Machine Learning by Adiabatic Evolutionary Quantum System

TL;DR

This paper explores a quantum machine learning model called AEQS, which uses adiabatic evolution and quantum automata to solve relational problems efficiently through quantum algorithms.

Contribution

It introduces a method to train AEQSs for machine learning tasks using quantum algorithms and estimates their efficiency.

Findings

AEQSs can be controlled by 1qqaf's to solve relational problems.

Quantum algorithms like counting and amplitude estimation are utilized.

Preliminary efficiency estimates for quantum learning algorithms are provided.

Abstract

A computational model of adiabatic evolutionary quantum system (or AEQS, pronounced "eeh-ks") was introduced in [Yamakami,2022] as a sort of quantum annealing and its underlying input-driven Hamiltonians are generated quantum-algorithmically by various forms of quantum automata families (including 1qqaf's).

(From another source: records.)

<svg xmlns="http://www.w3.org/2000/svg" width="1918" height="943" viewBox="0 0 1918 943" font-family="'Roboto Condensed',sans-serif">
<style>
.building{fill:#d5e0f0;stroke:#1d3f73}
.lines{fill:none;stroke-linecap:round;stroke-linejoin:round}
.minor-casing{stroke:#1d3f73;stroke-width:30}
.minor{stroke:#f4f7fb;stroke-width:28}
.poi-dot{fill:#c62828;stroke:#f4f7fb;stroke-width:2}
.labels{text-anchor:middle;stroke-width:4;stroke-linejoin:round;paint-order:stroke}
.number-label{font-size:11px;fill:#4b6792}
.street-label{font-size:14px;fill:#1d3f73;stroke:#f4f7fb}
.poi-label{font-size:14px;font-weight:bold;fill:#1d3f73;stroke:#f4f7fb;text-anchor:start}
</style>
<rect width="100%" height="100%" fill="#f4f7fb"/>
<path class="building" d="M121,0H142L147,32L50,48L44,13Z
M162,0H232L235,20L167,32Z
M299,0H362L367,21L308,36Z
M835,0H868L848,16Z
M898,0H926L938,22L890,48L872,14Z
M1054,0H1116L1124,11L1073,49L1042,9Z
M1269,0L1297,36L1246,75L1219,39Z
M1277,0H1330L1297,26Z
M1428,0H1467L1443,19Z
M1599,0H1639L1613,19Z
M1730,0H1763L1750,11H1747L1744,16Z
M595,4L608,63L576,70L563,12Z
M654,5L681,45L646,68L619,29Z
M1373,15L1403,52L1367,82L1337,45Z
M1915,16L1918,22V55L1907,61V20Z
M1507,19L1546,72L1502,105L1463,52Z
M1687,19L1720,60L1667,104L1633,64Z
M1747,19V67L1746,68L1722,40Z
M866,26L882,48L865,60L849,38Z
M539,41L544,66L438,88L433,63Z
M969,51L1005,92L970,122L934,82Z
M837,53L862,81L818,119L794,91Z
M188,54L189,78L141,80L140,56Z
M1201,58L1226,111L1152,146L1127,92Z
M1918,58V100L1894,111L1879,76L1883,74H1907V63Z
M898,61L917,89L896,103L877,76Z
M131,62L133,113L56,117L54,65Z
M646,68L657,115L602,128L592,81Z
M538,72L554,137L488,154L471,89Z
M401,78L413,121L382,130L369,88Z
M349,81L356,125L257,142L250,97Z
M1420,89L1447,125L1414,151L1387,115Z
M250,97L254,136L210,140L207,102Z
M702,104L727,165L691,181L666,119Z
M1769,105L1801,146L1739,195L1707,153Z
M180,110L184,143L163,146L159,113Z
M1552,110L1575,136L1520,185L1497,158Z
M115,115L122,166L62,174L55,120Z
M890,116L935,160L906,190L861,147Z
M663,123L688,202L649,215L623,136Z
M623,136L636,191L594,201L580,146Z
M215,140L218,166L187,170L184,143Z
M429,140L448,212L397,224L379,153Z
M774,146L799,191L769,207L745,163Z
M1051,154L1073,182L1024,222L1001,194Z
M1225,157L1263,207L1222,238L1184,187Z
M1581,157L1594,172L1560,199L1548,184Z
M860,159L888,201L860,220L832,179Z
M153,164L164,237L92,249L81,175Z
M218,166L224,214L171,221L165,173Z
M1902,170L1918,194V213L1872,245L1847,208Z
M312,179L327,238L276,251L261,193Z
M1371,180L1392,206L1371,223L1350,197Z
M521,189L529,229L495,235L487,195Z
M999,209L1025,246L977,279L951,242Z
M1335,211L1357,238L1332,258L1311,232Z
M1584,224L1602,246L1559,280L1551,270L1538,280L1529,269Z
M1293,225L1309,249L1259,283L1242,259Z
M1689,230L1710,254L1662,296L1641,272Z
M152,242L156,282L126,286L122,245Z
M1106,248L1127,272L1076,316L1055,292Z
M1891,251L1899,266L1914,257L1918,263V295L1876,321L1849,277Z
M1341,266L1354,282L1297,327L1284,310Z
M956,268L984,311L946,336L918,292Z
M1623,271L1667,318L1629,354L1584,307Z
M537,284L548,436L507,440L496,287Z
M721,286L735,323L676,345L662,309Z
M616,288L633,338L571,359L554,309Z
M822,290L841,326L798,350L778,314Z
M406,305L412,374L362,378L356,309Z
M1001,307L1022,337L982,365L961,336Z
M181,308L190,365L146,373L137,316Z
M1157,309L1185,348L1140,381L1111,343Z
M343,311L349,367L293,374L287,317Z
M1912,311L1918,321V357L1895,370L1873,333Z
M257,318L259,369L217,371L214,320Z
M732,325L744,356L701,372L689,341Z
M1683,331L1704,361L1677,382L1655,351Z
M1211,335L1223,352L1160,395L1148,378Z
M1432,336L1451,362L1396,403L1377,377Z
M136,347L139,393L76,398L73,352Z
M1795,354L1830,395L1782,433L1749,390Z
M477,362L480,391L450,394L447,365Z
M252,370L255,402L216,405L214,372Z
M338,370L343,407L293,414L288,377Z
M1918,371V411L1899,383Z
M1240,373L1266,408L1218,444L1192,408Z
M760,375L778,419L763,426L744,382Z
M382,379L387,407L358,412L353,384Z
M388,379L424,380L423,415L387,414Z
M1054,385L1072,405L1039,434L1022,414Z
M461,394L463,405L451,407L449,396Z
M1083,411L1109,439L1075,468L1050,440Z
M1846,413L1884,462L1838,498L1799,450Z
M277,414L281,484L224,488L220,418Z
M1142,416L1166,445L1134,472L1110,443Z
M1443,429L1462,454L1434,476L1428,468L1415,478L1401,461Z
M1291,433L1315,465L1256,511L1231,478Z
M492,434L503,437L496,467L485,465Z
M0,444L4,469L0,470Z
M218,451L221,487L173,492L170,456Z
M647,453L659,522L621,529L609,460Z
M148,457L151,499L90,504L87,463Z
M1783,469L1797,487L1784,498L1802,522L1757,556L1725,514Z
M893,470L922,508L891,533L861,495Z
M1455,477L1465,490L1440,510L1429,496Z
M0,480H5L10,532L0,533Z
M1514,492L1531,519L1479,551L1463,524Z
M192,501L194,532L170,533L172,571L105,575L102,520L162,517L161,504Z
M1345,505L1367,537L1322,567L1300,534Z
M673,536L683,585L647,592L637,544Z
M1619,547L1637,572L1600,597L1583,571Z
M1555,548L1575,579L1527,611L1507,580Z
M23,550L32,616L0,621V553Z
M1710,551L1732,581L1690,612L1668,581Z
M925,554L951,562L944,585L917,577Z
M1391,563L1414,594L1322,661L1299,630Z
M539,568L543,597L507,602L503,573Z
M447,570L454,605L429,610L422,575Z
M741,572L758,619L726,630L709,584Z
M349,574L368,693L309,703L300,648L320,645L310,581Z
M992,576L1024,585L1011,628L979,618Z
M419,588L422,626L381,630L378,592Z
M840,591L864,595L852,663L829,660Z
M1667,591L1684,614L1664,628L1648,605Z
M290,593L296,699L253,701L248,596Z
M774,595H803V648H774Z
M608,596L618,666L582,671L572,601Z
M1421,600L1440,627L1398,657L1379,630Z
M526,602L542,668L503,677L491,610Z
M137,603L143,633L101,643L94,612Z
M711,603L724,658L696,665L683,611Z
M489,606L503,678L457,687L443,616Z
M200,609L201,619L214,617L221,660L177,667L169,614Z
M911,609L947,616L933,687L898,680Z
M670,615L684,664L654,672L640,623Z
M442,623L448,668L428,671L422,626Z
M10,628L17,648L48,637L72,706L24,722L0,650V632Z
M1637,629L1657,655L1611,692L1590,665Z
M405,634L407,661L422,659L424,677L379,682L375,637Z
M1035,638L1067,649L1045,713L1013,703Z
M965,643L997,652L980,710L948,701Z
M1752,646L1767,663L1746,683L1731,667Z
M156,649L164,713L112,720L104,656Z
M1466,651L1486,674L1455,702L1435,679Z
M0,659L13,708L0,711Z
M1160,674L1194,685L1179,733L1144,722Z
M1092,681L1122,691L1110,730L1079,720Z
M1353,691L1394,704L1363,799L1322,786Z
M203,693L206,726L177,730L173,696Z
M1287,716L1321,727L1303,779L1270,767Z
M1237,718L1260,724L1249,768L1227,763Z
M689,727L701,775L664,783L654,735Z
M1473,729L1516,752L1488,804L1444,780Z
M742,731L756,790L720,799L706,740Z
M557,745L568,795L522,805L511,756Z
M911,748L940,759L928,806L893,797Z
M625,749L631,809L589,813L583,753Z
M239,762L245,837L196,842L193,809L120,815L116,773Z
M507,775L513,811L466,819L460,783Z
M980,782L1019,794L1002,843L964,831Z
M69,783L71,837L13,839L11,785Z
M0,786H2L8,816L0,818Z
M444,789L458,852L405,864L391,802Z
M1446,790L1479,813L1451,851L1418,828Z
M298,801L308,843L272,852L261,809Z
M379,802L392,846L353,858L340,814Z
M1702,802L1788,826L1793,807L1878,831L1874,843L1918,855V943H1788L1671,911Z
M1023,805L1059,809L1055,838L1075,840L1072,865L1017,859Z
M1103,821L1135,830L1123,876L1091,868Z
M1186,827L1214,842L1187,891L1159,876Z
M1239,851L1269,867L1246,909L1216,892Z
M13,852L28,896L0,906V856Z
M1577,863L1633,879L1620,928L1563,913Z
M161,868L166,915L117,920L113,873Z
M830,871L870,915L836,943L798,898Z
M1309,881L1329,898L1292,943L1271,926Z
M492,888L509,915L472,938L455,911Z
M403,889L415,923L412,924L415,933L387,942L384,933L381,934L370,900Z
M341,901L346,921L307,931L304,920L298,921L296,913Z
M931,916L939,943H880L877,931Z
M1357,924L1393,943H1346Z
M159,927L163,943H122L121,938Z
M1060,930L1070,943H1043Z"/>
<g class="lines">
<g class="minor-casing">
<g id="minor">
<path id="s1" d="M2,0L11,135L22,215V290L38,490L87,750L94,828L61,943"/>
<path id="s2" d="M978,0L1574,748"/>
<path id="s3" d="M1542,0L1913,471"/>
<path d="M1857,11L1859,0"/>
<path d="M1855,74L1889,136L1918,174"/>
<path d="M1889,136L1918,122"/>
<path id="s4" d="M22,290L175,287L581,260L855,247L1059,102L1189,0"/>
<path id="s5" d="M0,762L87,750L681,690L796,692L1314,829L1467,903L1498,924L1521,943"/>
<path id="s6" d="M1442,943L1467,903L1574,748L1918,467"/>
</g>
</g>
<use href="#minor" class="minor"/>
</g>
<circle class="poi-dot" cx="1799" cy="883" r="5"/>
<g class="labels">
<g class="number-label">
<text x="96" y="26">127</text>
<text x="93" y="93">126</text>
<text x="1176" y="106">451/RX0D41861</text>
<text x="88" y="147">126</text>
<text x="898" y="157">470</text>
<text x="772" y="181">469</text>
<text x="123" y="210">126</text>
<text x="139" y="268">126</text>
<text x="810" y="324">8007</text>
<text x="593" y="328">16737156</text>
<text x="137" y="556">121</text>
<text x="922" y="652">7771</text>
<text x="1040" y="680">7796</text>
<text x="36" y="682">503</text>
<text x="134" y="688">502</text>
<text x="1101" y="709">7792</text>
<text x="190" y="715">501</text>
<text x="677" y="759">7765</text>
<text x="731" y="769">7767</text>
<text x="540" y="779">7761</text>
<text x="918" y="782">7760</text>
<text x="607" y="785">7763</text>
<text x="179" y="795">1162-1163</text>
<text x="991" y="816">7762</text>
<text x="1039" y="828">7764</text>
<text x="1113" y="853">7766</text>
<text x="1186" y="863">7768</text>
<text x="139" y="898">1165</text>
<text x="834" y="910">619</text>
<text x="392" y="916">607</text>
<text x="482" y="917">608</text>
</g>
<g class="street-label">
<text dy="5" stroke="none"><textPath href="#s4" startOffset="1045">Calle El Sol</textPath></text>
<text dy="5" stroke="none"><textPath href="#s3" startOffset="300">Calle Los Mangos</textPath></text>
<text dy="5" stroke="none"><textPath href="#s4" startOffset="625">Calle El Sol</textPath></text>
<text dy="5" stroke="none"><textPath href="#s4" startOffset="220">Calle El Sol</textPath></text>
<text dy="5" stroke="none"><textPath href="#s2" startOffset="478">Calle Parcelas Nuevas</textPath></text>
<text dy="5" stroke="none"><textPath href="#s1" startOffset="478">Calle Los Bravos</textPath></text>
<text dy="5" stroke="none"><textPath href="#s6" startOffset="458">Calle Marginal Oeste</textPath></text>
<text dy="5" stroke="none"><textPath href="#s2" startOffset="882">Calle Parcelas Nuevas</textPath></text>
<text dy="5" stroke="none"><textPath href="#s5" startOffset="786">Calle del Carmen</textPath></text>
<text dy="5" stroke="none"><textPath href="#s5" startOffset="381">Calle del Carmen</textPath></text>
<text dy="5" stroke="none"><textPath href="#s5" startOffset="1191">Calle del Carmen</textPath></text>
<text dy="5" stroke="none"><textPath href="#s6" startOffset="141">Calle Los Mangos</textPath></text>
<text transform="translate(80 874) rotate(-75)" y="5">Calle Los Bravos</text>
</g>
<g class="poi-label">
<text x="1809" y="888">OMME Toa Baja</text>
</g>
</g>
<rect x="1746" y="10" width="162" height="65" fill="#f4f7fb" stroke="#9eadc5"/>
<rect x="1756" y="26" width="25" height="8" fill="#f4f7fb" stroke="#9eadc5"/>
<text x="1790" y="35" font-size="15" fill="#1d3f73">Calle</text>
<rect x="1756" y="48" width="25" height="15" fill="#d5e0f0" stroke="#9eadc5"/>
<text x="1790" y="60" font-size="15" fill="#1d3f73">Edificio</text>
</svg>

We study an efficient way to accomplish certain machine learning tasks by training these AEQSs quantumly. When AEQSs are controlled by 1qqaf's, it suffices in essence to find an optimal 1qqaf that approximately solves a target relational problem. For this purpose, we develop a basic idea of approximately utilizing well-known quantum algorithms for quantum counting, quantum amplitude estimation, and quantum approximation. We then provide a rough estimation of the efficiency of our quantum learning algorithms for AEQSs.